A: You are comparing two systems of differential equations, the linear system
$$
\dot v=Av
$$
and the non-linear system
$$
\dot x=F(x)
$$
with $F(0)=0$ a stationary point at the origin and $DF(0)=F'(0)=A$ as the Jacobian. If $F$ is sufficiently smooth, say twice differentiable at least, the vector fields look similar close to the origin.
Now if one eigenvalue of $A$ is real and positive, or a conjugate eigenpair has a positive real part, then there are solutions of the linear system that connect the stationary point with infinity moving outwards. The question asks if the non-linear system is similar enough that solutions close-by inherit enough of this divergence to prevent this point from being stable.
The Hartman-Grobman theorem answers this in the most comprehensive way (lesser tools may be able to also answer this with more effort) by the claim that there is some diffeomorphism $\Phi$ mapping a neighborhood of the origin in the linear system to a neighborhood of the stationary point of the non-linear system (here also the origin) with $Φ(x)=x+O(|x|^2)$ so that $$x(t)=Φ(e^{At}v_0)$$ is the solution of $$\dot x=F(x)~~\text{ with }~~x_0=Φ(v_0)\iff v_0=Φ^{-1}(x_0)$$ for $x_0$ close to the fixed point $0$ and $t$ small enough.
Now if $A$ has an eigenvalue $\lambda=\alpha+i\beta$ with positive real part $α$, then there will be an eigenvector $u+iw$ leading to real solutions $e^{αt}(\cos(βt)u-\sin(βt)w)$ for the linear equation and thus
$$
x(t)=Φ(v(t))=Φ\bigl(e^{αt}(\cos(βt)u-\sin(βt)w)\bigr)
$$
(for a real positive eigenvalue just set $β=0$).
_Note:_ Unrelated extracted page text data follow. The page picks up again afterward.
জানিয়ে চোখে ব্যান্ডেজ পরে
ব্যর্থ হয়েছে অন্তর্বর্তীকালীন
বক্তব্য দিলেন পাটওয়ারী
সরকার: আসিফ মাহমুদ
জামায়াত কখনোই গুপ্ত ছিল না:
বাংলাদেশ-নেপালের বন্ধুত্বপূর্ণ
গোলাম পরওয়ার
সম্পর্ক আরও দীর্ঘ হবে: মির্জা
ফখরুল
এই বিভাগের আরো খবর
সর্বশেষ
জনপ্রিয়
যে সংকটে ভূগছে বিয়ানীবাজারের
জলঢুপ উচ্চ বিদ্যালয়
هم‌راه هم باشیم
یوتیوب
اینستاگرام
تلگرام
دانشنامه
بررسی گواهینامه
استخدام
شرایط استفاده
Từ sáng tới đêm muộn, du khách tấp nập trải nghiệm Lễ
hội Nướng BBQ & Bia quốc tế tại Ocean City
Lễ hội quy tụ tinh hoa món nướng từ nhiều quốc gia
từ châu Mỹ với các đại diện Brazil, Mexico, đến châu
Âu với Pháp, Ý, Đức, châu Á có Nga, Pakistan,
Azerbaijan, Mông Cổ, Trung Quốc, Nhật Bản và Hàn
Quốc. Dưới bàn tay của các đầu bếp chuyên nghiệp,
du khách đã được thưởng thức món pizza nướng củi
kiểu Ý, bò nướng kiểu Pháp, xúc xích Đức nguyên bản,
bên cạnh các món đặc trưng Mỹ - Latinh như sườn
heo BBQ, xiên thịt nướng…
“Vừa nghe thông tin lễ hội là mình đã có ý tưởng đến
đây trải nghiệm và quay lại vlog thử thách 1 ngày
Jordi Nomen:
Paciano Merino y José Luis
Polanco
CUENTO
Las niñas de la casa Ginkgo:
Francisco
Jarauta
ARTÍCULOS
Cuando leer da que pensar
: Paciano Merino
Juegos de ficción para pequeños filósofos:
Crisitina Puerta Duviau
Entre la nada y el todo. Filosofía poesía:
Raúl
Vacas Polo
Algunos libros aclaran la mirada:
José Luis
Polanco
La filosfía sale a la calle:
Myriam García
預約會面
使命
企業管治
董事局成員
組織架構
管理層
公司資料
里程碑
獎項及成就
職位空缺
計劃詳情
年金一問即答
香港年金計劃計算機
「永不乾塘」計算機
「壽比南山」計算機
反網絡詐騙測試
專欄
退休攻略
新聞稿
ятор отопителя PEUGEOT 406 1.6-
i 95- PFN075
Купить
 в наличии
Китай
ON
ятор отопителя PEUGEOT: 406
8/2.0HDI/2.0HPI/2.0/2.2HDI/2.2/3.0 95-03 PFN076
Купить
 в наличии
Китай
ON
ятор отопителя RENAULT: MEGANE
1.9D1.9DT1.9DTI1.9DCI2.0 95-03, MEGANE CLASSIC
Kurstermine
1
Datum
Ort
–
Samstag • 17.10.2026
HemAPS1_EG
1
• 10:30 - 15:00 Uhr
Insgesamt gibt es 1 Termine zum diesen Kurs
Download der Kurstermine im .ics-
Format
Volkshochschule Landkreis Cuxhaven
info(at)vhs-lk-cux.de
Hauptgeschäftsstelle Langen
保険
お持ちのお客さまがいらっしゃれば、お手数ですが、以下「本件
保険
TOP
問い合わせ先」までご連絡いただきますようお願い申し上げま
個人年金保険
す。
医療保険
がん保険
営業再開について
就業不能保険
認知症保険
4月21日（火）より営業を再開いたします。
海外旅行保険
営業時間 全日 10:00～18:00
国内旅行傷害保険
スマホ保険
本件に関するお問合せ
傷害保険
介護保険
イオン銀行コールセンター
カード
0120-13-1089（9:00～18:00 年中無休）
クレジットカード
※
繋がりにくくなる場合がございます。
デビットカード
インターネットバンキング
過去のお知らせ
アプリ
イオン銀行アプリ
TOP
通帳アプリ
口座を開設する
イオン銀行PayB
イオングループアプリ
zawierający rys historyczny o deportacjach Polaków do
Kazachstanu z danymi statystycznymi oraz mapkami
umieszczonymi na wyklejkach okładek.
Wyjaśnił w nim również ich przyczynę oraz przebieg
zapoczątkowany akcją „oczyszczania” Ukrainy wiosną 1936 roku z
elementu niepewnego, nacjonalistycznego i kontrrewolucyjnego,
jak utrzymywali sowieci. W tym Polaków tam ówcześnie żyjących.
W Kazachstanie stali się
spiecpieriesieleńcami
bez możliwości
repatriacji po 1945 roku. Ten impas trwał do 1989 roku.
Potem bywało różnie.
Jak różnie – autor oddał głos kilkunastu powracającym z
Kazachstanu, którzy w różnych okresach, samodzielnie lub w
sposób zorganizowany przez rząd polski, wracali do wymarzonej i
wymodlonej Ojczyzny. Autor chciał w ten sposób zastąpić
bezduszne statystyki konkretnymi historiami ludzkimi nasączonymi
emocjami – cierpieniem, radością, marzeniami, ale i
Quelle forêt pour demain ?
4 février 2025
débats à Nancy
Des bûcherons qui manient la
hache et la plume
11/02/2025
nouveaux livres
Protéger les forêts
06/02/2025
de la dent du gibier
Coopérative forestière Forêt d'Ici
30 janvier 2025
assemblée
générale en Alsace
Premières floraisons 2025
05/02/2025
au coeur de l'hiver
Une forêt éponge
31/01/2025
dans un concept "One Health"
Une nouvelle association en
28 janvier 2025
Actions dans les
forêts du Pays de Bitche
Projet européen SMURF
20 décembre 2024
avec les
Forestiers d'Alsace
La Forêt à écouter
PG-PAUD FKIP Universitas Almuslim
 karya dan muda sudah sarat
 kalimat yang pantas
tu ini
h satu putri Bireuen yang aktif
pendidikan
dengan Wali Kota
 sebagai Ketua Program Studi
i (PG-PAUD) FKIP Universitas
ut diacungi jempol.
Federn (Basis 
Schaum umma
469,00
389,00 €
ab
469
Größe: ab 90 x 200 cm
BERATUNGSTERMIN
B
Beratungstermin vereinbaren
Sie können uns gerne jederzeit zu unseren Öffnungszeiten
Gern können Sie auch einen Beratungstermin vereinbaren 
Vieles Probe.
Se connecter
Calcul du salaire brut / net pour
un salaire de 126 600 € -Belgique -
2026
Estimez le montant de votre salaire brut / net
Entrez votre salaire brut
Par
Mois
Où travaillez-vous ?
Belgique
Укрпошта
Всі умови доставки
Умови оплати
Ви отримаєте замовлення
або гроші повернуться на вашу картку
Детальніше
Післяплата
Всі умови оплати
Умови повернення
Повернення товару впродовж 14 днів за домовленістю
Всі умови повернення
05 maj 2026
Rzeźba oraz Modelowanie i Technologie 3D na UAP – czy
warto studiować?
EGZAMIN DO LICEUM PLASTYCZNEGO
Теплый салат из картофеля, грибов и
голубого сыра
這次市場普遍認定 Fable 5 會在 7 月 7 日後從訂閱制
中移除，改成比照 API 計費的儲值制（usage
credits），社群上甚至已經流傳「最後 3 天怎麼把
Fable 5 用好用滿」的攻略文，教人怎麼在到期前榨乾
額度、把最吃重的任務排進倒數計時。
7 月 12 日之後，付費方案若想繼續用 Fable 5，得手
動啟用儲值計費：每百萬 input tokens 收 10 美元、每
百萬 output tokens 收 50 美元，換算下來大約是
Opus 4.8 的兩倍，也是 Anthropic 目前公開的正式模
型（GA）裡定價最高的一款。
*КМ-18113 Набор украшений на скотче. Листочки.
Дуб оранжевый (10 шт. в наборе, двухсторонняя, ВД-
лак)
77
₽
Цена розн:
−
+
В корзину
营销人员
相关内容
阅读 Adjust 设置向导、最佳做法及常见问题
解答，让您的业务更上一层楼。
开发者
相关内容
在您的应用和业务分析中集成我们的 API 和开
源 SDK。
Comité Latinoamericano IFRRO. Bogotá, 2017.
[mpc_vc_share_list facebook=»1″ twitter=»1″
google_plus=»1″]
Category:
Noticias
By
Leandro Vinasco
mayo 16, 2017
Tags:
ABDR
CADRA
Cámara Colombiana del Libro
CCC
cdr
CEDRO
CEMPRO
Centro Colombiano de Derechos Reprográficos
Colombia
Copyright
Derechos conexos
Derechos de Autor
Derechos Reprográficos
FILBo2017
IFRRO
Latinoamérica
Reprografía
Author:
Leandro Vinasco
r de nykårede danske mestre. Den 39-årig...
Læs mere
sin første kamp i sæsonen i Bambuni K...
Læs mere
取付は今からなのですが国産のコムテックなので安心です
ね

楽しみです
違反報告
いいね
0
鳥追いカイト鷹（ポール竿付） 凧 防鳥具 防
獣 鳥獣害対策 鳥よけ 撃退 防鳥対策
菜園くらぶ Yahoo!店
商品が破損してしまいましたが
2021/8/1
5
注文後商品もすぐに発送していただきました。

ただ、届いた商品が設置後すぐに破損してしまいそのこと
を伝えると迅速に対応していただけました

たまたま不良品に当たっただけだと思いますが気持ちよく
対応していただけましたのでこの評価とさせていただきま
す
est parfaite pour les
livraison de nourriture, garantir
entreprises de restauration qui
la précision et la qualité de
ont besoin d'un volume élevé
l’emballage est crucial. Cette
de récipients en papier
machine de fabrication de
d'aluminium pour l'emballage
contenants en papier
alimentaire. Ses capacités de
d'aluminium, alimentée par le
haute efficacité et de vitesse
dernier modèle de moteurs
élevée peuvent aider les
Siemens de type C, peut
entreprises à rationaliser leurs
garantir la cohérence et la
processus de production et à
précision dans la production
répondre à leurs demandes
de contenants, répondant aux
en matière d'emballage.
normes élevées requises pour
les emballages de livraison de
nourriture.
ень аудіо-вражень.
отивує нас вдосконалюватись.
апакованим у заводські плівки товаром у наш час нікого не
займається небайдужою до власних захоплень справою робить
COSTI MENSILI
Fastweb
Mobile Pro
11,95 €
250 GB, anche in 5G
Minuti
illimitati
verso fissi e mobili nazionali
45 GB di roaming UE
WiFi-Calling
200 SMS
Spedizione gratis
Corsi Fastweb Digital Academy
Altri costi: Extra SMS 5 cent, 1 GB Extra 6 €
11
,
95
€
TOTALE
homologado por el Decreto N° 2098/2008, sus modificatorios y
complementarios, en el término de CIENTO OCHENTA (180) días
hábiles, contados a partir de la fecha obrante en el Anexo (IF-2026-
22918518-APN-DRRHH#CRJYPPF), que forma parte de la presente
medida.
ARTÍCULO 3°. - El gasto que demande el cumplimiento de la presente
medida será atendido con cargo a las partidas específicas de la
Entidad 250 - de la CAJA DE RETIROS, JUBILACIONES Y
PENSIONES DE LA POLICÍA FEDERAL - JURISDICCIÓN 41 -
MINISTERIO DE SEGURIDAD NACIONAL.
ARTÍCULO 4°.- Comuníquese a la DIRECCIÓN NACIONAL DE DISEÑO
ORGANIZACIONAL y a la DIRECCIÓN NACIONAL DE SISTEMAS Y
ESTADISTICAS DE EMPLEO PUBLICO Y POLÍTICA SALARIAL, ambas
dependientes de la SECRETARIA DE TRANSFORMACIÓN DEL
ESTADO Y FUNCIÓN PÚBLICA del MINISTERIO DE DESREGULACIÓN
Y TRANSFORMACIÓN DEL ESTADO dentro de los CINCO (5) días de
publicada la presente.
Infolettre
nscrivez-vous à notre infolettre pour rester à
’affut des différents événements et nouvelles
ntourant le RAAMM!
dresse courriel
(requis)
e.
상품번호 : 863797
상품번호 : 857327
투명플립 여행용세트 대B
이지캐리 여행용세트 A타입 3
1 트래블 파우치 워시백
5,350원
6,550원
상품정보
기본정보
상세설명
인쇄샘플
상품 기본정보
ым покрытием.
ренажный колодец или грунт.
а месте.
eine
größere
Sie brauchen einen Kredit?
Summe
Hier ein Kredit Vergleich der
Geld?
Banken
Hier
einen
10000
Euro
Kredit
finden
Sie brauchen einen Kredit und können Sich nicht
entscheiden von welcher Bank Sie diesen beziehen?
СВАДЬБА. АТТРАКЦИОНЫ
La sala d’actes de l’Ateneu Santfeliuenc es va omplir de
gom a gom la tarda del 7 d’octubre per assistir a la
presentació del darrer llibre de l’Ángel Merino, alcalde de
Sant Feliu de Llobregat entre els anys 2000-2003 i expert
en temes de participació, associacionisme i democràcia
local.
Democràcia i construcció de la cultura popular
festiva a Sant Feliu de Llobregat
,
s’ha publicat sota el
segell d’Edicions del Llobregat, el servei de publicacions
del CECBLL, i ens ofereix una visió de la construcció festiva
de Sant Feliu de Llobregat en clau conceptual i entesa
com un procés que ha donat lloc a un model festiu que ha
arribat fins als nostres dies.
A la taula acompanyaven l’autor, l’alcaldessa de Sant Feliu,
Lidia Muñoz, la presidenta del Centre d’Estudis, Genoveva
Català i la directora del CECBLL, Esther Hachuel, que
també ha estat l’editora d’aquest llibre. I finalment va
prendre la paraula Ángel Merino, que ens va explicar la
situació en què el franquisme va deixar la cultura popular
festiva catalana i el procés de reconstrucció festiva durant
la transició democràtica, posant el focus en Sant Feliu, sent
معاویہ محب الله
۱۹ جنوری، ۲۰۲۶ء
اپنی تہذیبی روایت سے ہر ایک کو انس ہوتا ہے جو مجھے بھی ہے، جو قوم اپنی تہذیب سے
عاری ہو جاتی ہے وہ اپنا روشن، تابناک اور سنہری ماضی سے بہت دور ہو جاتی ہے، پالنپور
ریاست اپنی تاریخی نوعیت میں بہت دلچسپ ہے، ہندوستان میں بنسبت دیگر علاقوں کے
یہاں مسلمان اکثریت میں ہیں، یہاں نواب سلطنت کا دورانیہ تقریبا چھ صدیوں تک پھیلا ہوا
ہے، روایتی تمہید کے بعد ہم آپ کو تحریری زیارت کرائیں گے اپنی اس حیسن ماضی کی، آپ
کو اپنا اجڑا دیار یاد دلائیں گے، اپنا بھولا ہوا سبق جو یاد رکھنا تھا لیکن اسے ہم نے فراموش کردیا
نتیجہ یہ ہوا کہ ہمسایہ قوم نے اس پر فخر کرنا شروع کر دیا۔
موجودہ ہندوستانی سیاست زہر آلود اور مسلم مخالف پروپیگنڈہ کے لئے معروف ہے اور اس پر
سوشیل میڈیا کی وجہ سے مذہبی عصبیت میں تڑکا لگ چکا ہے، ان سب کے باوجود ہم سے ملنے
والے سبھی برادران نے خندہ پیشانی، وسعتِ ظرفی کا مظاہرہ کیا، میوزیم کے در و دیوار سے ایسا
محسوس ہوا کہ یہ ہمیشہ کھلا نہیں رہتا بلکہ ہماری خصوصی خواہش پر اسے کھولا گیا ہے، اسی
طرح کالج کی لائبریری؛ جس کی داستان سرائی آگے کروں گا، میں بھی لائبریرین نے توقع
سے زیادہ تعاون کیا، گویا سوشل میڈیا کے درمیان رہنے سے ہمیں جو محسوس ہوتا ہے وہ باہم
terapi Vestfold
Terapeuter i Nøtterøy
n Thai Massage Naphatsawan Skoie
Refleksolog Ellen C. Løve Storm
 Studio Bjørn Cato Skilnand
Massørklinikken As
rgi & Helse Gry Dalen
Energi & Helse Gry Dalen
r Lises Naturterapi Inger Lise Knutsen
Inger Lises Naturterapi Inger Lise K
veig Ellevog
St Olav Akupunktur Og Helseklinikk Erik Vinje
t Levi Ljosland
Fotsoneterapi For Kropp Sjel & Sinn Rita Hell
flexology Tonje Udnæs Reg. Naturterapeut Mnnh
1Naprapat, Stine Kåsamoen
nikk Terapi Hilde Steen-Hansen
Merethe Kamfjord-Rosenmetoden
Now if you fix some point $x(t_*)$ on this solution that is still inside the range of the diffeomorphism, then the points $x_0=x(t_0)$, $t_0<t_*$ can be selected arbitrarily close to the origin (select $β(t_*-t_0)\in 2\pi\Bbb Z$ to get points on the same ray to the origin). Thus you get initial points arbitrarily close to the origin that have solutions that pass through the same point $x(t_*)$ (relatively) far away from the origin. This is then a contradiction to both definitions of stability and asymptotic stability.